● **Records to process**
++++++++
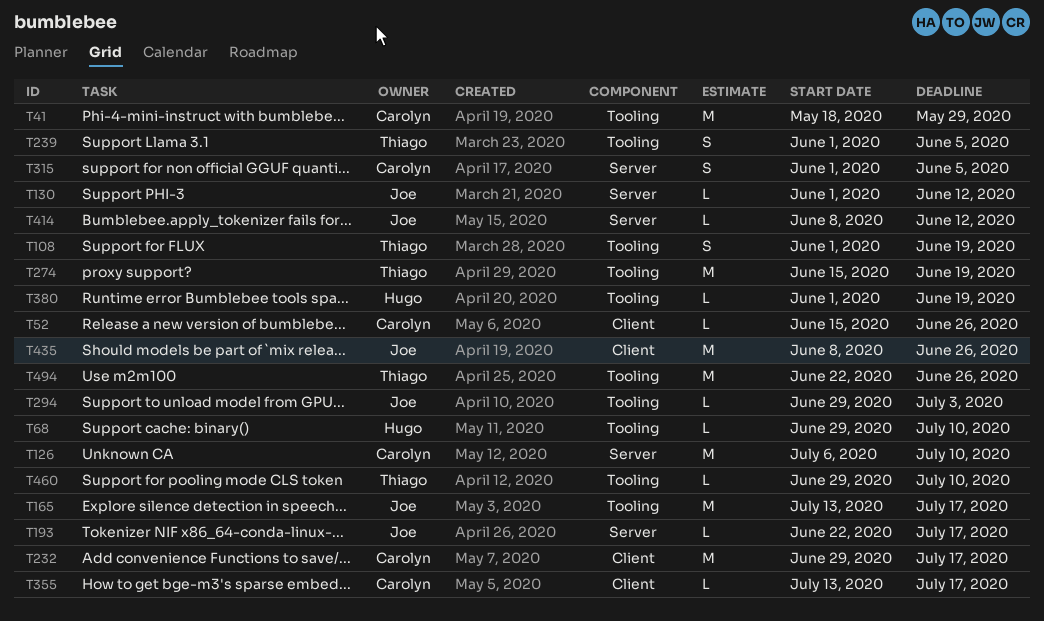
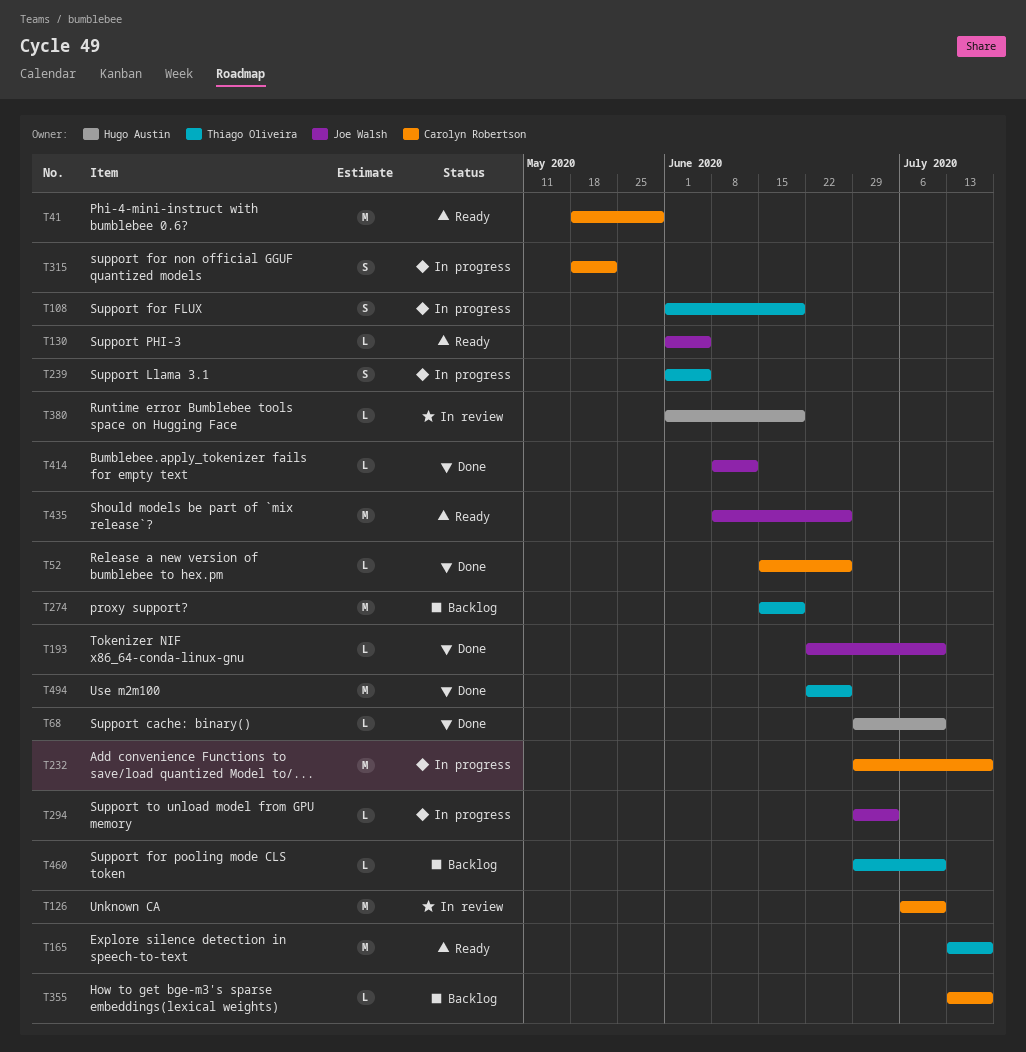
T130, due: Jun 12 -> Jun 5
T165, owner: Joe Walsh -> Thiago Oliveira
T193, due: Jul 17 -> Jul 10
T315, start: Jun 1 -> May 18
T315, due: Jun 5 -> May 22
++++++++
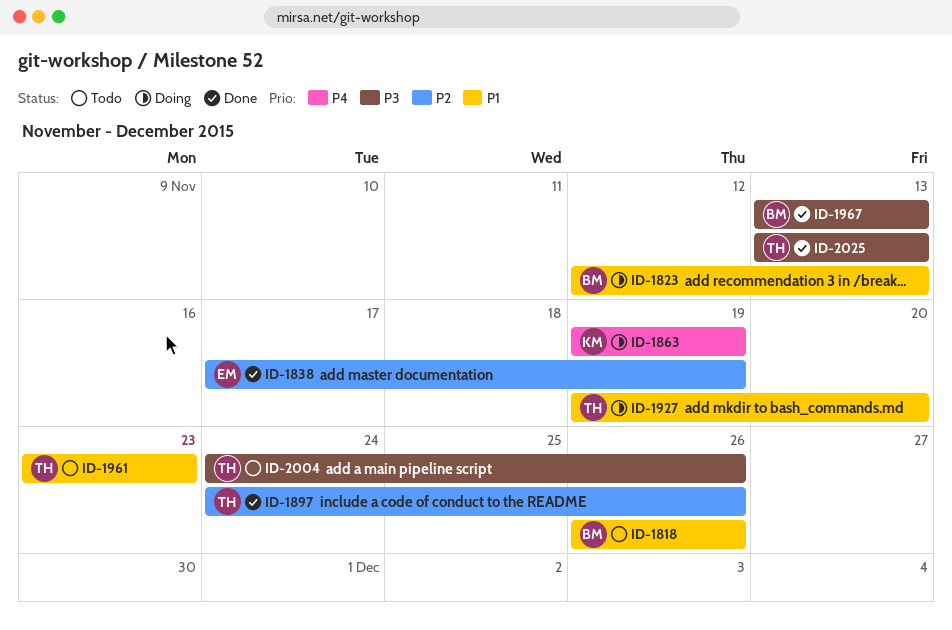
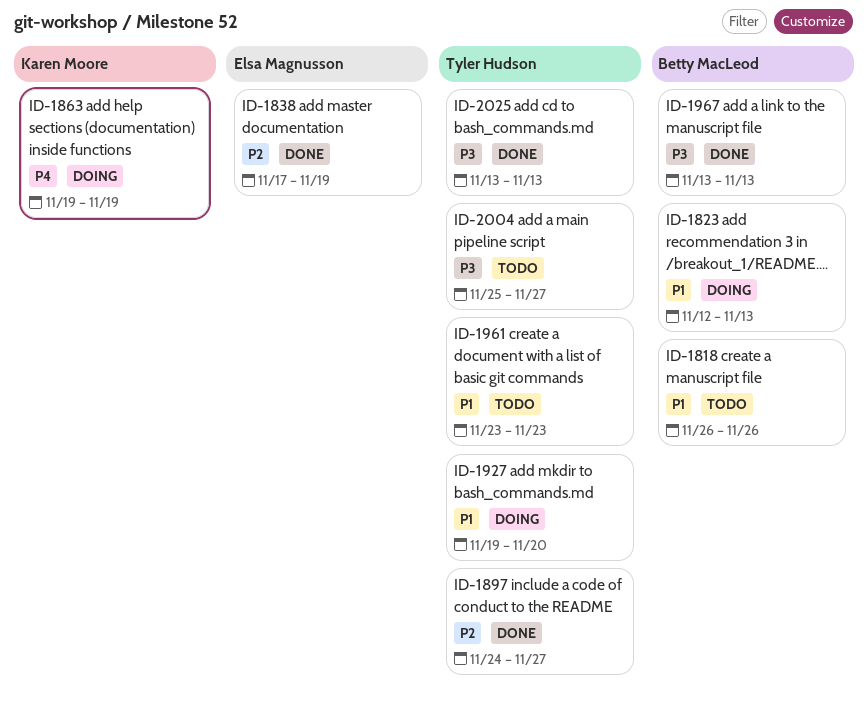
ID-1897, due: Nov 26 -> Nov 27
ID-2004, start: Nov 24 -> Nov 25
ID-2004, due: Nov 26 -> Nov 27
++++++++
● **Exercise details**
An exact copy of the lines above, from the one containing "T130, due: Jun 12 -> Jun 5" through the one containing "T315, due: Jun 5 -> May 22", is the whole of the answer.

● **Exercise response**
T130, due: Jun 12 -> Jun 5
T165, owner: Joe Walsh -> Thiago Oliveira
T193, due: Jul 17 -> Jul 10
T315, start: Jun 1 -> May 18
T315, due: Jun 5 -> May 22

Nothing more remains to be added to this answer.